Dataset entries
┌────────
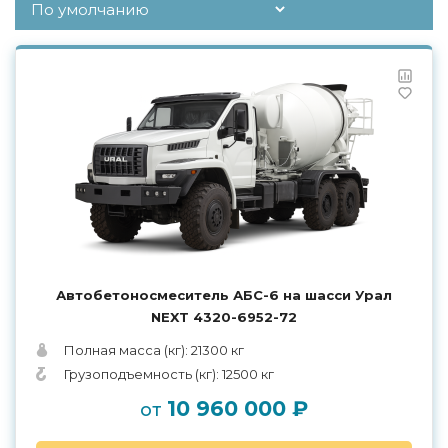
Автобетоносмеситель АБС-6 на шасси Урал
NEXT 4320-6952-72
Полная масса (кг): 21300 кг
Грузоподъемность (кг): 12500 кг
10 960 000 ₽
от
└────────
- **Task to complete**:
Once the pictures are removed, print all the remaining data exactly as it stands.

- **Response**:
Автобетоносмеситель АБС-6 на шасси Урал
NEXT 4320-6952-72
Полная масса (кг): 21300 кг
Грузоподъемность (кг): 12500 кг
10 960 000 ₽
от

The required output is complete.